À l’occasion des 16 jours d’activisme contre les violences basées sur le genre, la Société des Gynécologues et Obstétriciens du Cameroun (SOGOC) a réuni le 1er Décembre dernier à Yaoundé, des experts venus renforcer la réflexion nationale sur les lois relatives à la santé sexuelle et reproductive (SRHR). Une rencontre stratégique qui ambitionne de redéfinir l’approche camerounaise face aux violences faites aux femmes, en particulier celles liées aux grossesses non désirées et aux avortements non sécurisés.

Un regard juridique essentiel pour comprendre les enjeux africains
Pour structurer les échanges, le SOGOC a convié le Magistrat Fernand Fonkui, du Ministère de la Justice. L’expert a passé en revue les principaux cadres juridiques africains en matière de santé reproductive, notamment les conventions internationales ratifiées par le Cameroun :
- CEDAW,
- Convention relative aux droits des personnes handicapées,
- Pacte international relatif aux droits économiques, sociaux et culturels,
- et surtout le Protocole de Maputo.
Bien que le Cameroun ait ratifié ce protocole sans réserve, le pays avait émis une déclaration interprétative précisant que son adhésion «ne saurait être interprétée comme la promotion de l’avortement, sauf pour raisons thérapeutiques». Une nuance qui, selon les experts, pose un défi majeur à la protection effective de la santé des femmes.

Des exemples africains
Les analyses ont mis en lumière une évidence visible. Le Cameroun accuse un retard important dans l’adoption d’une législation complète sur la santé reproductive.

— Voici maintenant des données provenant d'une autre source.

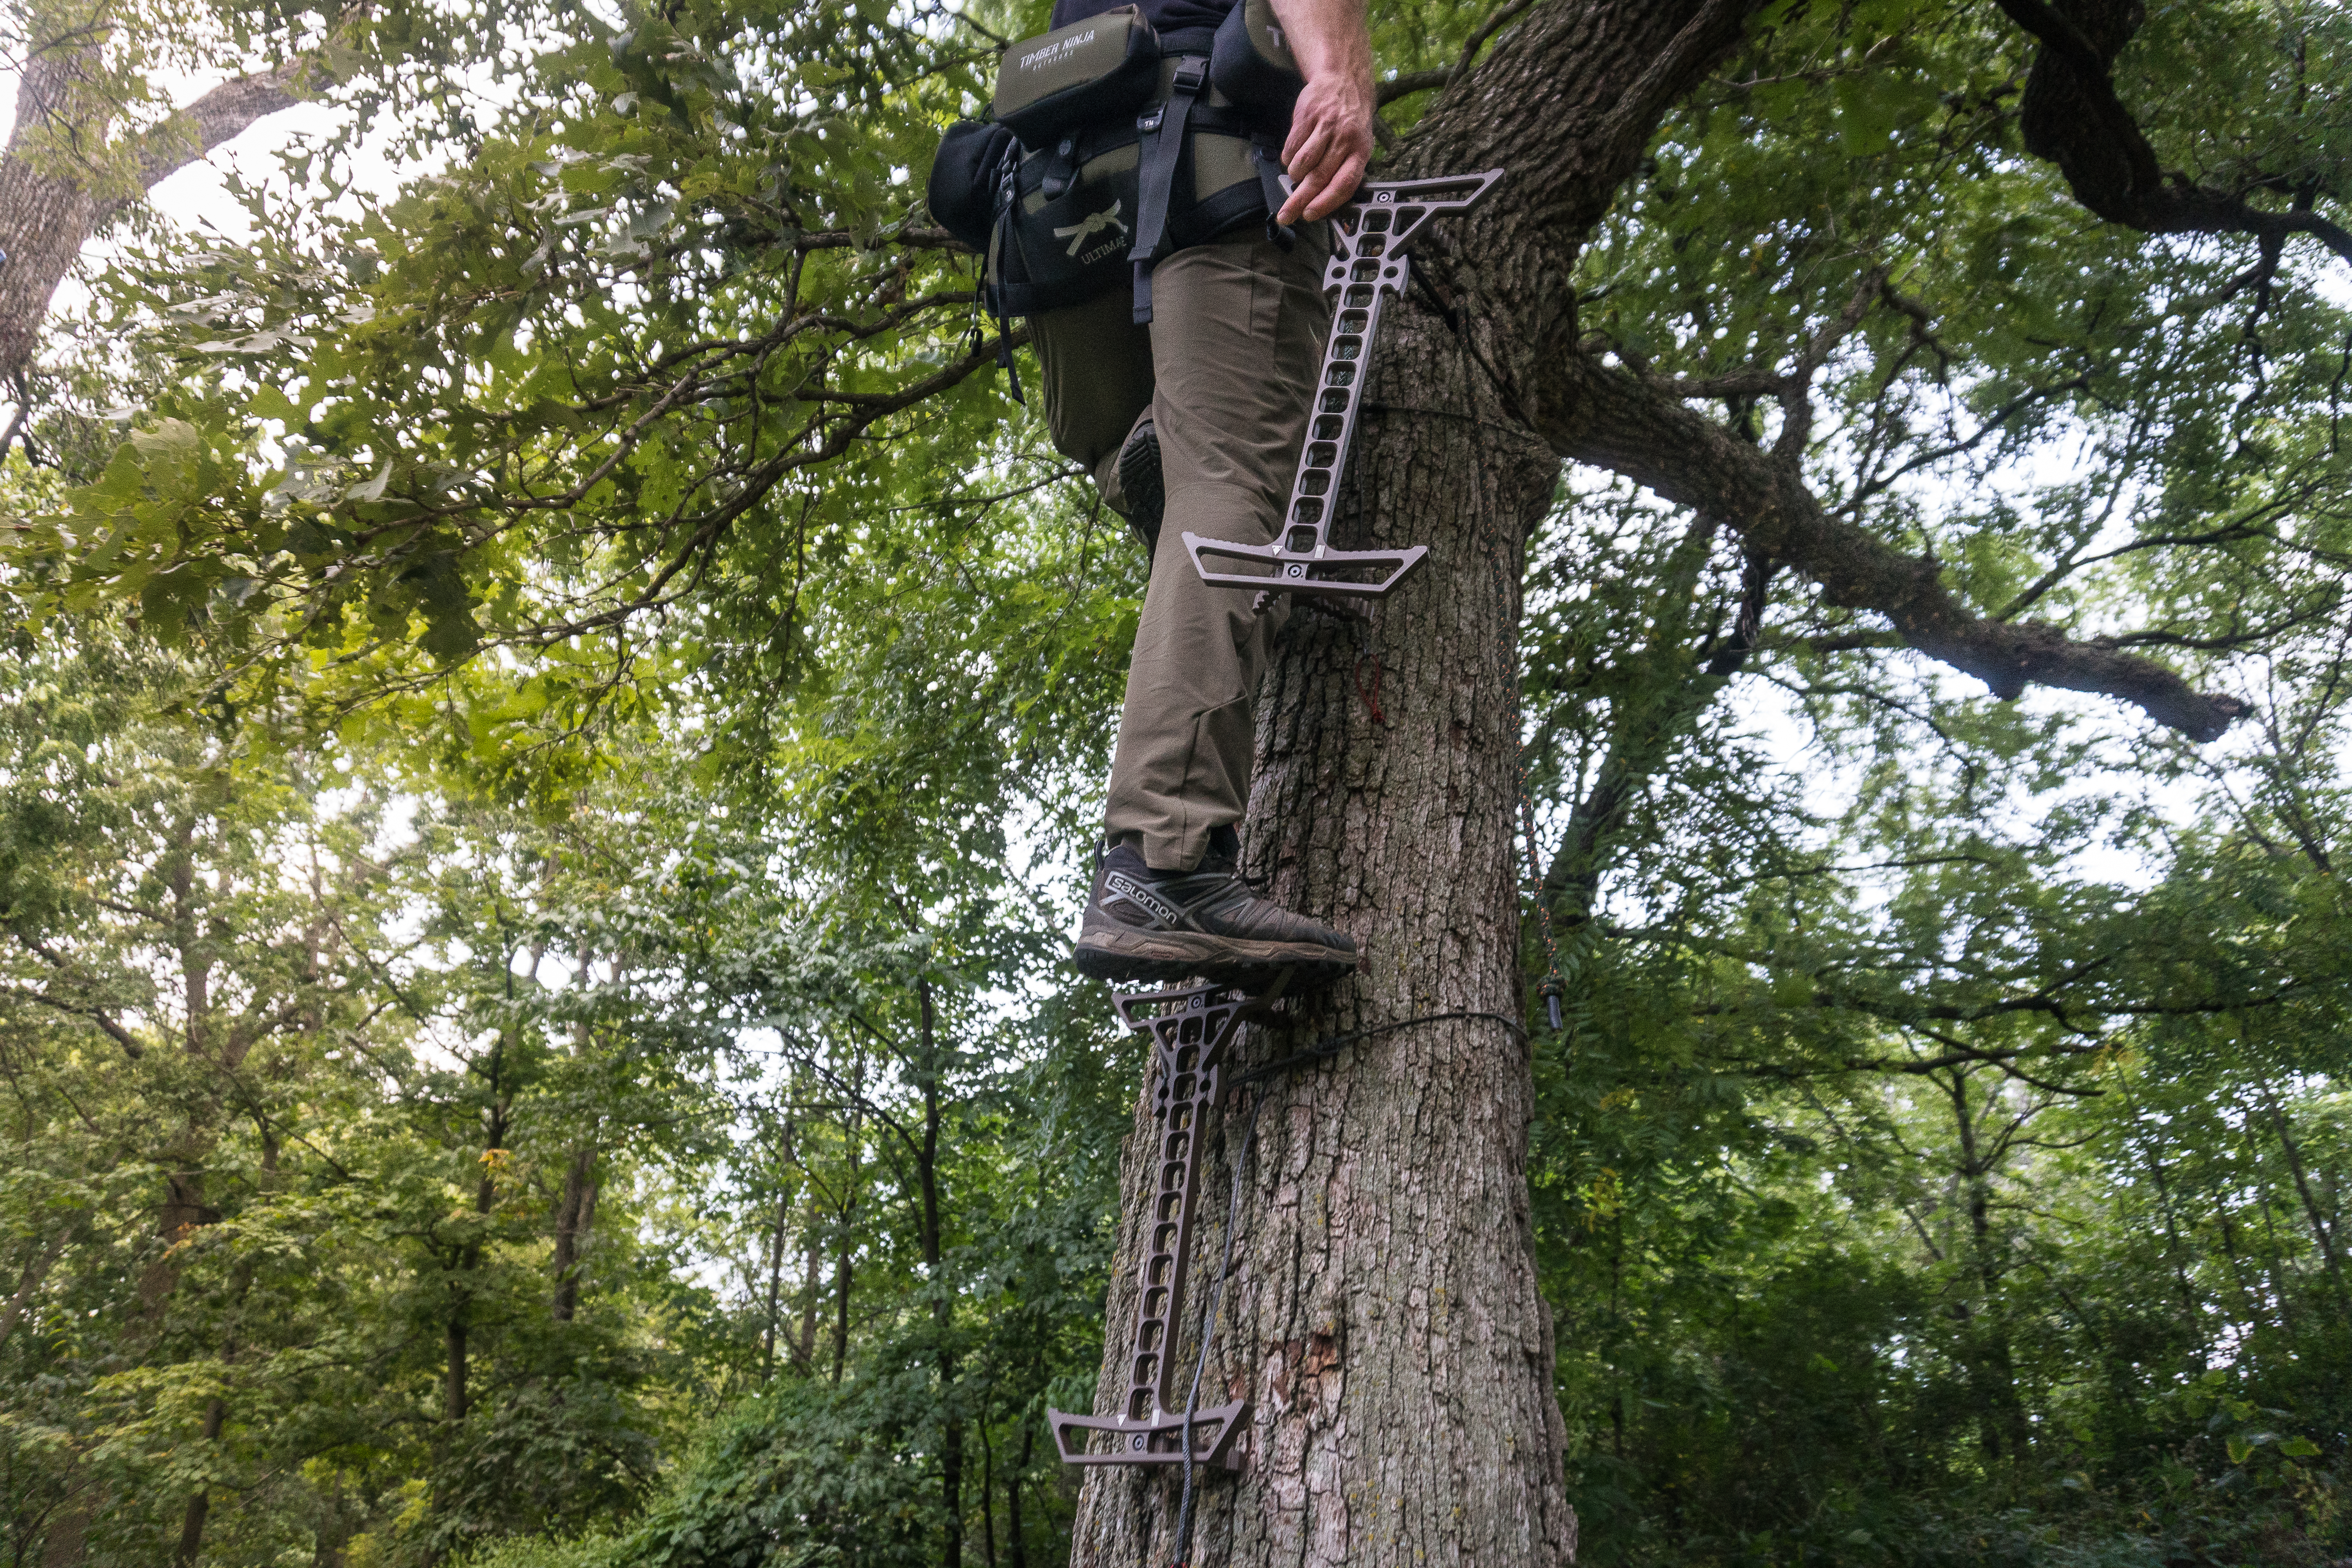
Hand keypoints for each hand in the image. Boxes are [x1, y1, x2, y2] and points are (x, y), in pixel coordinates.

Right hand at [1278, 70, 1374, 224]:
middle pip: (1319, 177)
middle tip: (1285, 215)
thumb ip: (1344, 170)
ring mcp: (1325, 126)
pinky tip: (1292, 156)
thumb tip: (1322, 201)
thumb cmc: (1350, 121)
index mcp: (1360, 151)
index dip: (1325, 202)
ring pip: (1303, 163)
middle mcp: (1345, 139)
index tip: (1309, 215)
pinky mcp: (1307, 116)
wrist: (1343, 80)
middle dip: (1299, 200)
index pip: (1344, 184)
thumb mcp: (1358, 144)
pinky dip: (1288, 157)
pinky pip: (1292, 146)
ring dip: (1294, 175)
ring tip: (1294, 175)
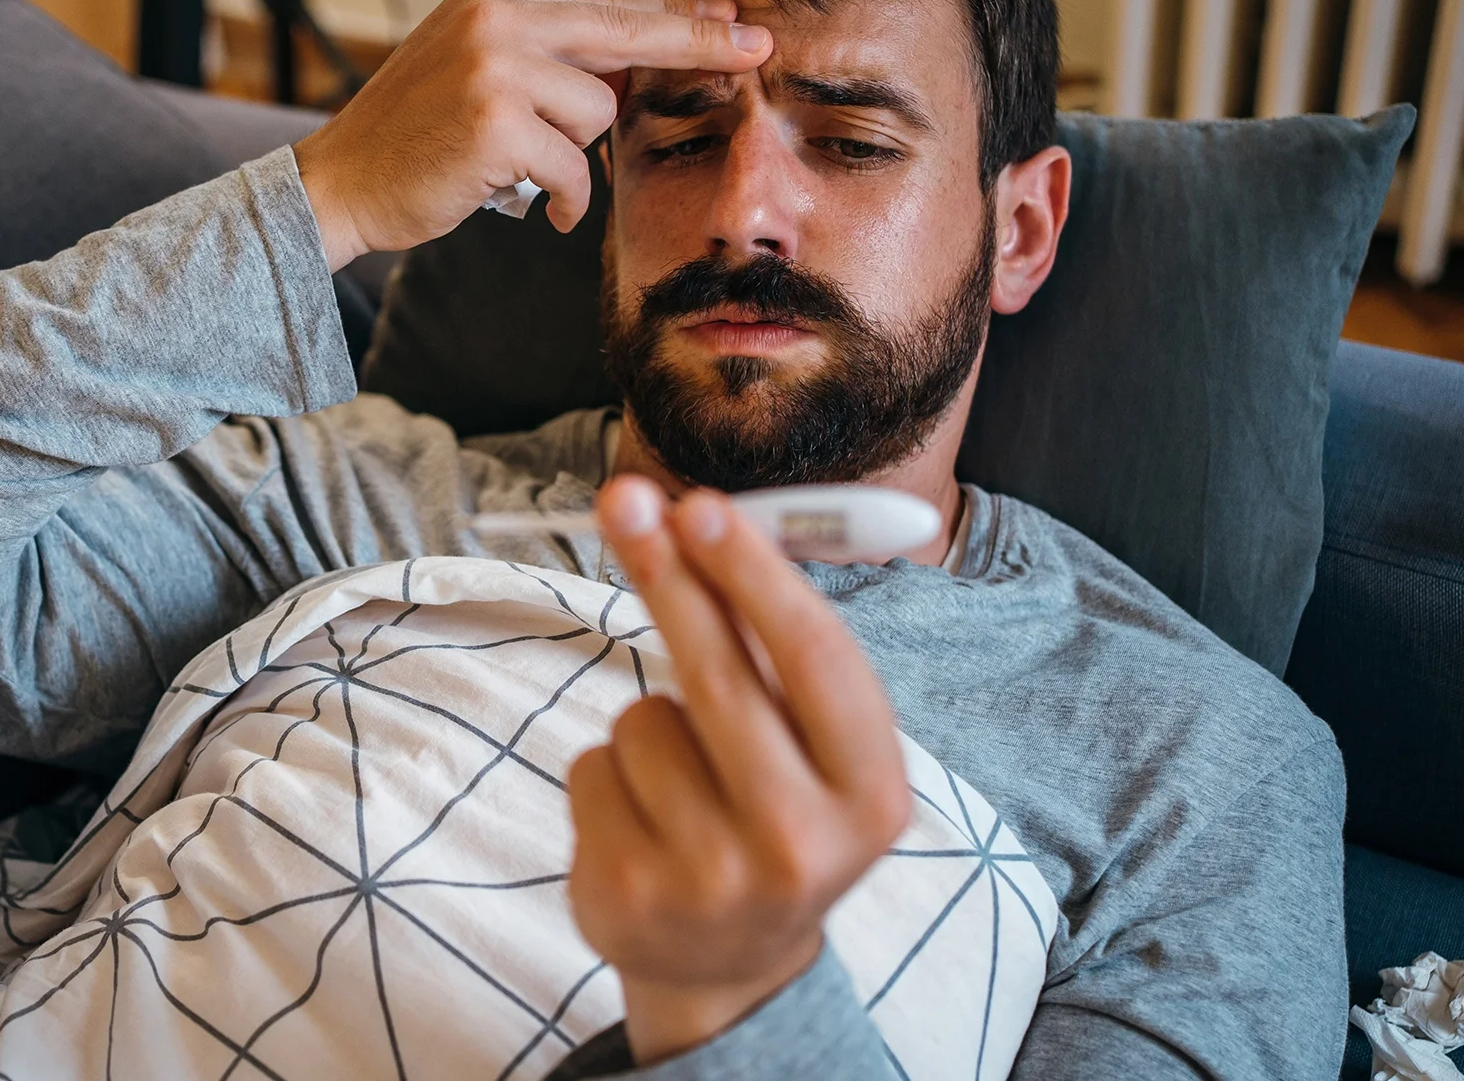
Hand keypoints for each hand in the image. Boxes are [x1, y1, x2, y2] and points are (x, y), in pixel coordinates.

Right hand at [290, 0, 769, 270]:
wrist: (339, 184)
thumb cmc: (416, 138)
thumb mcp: (479, 68)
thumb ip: (549, 54)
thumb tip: (642, 63)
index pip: (606, 2)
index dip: (676, 14)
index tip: (732, 17)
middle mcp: (496, 17)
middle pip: (626, 33)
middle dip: (698, 45)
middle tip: (757, 51)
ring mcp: (495, 67)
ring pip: (598, 113)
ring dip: (573, 156)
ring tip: (523, 168)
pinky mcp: (496, 124)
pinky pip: (571, 167)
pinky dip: (559, 197)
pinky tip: (527, 204)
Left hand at [569, 477, 910, 1064]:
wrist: (728, 964)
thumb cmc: (774, 815)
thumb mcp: (811, 749)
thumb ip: (770, 648)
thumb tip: (697, 517)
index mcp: (872, 795)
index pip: (815, 662)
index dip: (755, 575)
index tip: (704, 505)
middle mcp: (802, 843)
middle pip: (719, 674)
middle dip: (668, 573)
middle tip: (624, 499)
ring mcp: (711, 877)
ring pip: (643, 717)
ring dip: (647, 721)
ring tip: (682, 783)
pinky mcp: (628, 894)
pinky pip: (591, 763)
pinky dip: (605, 771)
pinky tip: (642, 820)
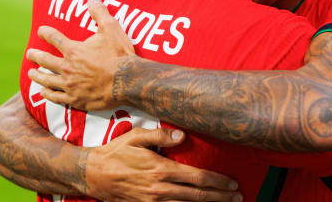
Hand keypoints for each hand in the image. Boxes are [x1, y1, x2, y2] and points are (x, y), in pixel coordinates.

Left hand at [26, 0, 134, 109]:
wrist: (127, 81)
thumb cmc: (119, 55)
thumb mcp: (111, 29)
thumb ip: (100, 13)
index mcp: (74, 50)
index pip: (54, 38)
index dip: (45, 33)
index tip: (40, 31)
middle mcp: (68, 68)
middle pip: (45, 60)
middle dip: (36, 56)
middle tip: (29, 54)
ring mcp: (70, 85)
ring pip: (47, 80)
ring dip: (37, 75)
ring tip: (31, 73)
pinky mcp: (76, 99)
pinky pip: (56, 97)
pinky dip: (47, 94)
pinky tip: (43, 92)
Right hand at [86, 127, 241, 201]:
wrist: (93, 175)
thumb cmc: (115, 153)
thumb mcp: (135, 137)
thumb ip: (160, 136)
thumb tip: (182, 135)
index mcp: (161, 169)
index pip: (197, 178)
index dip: (217, 182)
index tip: (231, 182)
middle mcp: (160, 189)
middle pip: (198, 196)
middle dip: (220, 197)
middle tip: (238, 196)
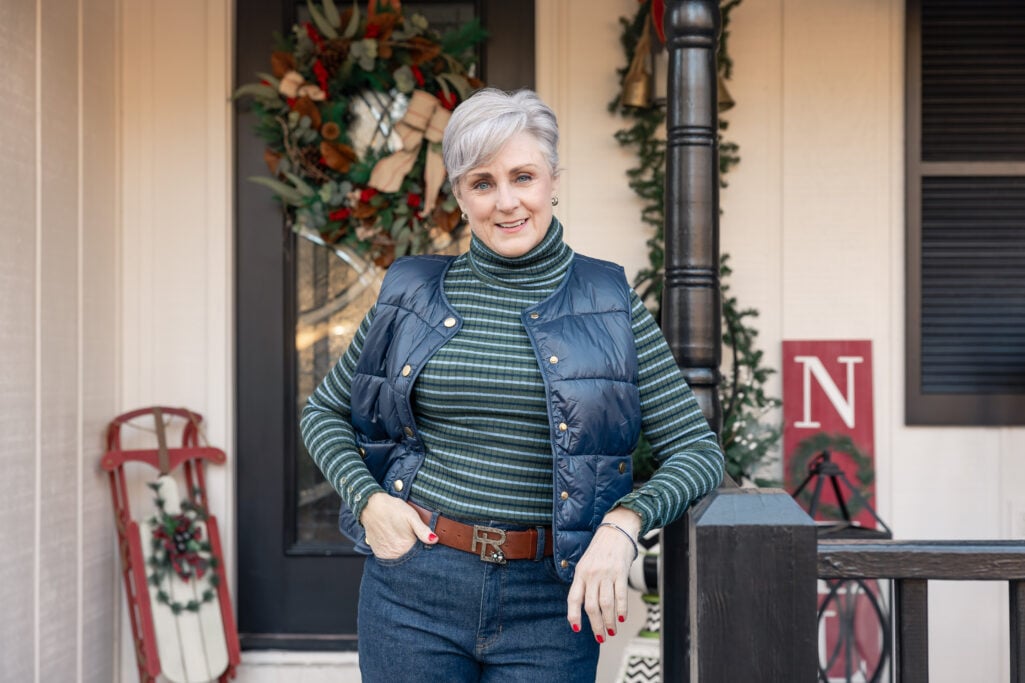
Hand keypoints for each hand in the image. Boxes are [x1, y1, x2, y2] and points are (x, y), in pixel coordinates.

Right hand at [360, 492, 437, 559]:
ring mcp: (386, 554)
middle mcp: (395, 553)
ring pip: (399, 557)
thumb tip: (434, 540)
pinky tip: (393, 540)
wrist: (371, 506)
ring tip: (400, 537)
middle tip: (408, 536)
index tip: (422, 541)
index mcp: (406, 545)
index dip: (422, 547)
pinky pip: (389, 557)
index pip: (420, 554)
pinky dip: (393, 551)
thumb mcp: (411, 516)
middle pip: (410, 556)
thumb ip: (423, 530)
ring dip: (402, 551)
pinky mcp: (378, 553)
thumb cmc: (393, 509)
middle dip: (413, 550)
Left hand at [566, 507, 640, 642]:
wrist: (617, 528)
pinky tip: (622, 618)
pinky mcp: (621, 572)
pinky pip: (620, 595)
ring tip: (611, 631)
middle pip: (591, 606)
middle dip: (595, 625)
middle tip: (600, 638)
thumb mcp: (585, 562)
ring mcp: (606, 573)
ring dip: (609, 621)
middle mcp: (592, 574)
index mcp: (580, 573)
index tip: (577, 629)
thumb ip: (583, 582)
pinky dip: (621, 609)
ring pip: (606, 604)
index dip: (573, 615)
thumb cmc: (601, 548)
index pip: (573, 598)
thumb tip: (584, 606)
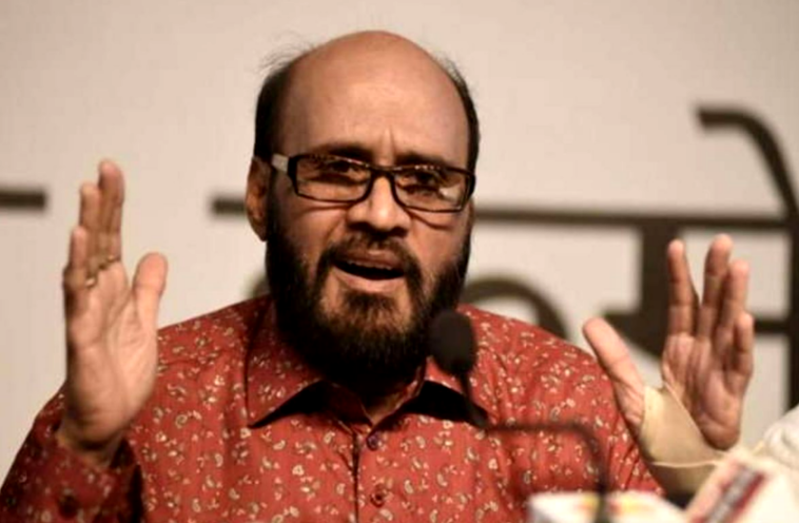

Des pays comme le Bénin, le Sénégal, le Tchad, le Niger, le Rwanda ou encore la Guinée ont déjà adopté des lois progressistes offrant un meilleur encadrement, une protection renforcée des femmes et un accès sécurisé aux soins.
Pour le Magistrat Fonkui, avant de rédiger une loi nationale sur la santé reproductive, le Cameroun doit s’inspirer de ces modèles africains, afin d’élaborer un cadre juridique adapté à ses réalités sociales, sanitaires et culturelles.

Vers une loi camerounaise sur la santé reproductive ?
Un avant-projet de loi a été présenté, structuré autour de plusieurs axes :
- Principes généraux et définitions clés ;
- Droits et obligations de l’État, des institutions, des acteurs non étatiques et des citoyens ;
- Organisation des structures de santé reproductive et régulation de leurs services ;
- Qualifications et responsabilités des personnels ;
- Dispositions pénales, notamment en matière de pratiques dangereuses ou de violation des droits reproductifs.
Il s’agit là d’une base solide pour redynamiser l’action législative autour de la santé reproductive au Cameroun.

L’appel du SOGOC
Au nom du SOGOC, Dr. Anny Ngassam, Secrétaire Générale Adjointe, a salué la pertinence de la présentation avant de rappeler une réalité glaçante. 25 % des décès maternels au Cameroun sont liés aux avortements non sécurisés, souvent issus de grossesses non désirées provoquées par des violences, notamment le viol.
Dans une interview accordée à notre rédaction, elle précise que :
«La femme a droit à la santé comme à l’éducation et notamment la santé de la reproduction. Il y a plein de questions sur lesquelles les femmes ne sont pas autonomes : les questions de planning familial, questions d’accès aux soins et les questions sur l’avortement (…) Nous ne voulons pas vulgariser l’avortement, nous voulons lutter contre la mortalité maternelle et les statistiques montrent qu’une femme sur trois décède à cause des complications liées à l’avortement non sécurisé.»
Un message sans ambiguïté, qui invite à repenser les outils de protection, de prévention et de prise en charge.

Un engagement renouvelé pour les 16 jours d’activisme
Dans le cadre de la campagne 16 Jours d’Activisme contre les violences basées sur le genre, placée cette année sous le thème : «Mettre fin aux violences numériques faites aux femmes et aux filles», le SOGOG CAMEROON est de plein pied dans la sensibilisation à travers ses différentes activités visant à attirer l’attention sur l’explosion des violences faites aux femmes, particulièrement celles qui mènent à des grossesses forcées et à des avortements clandestins, et renforcer le plaidoyer pour des soins complets d’avortement sécurisés dans les cas admissibles.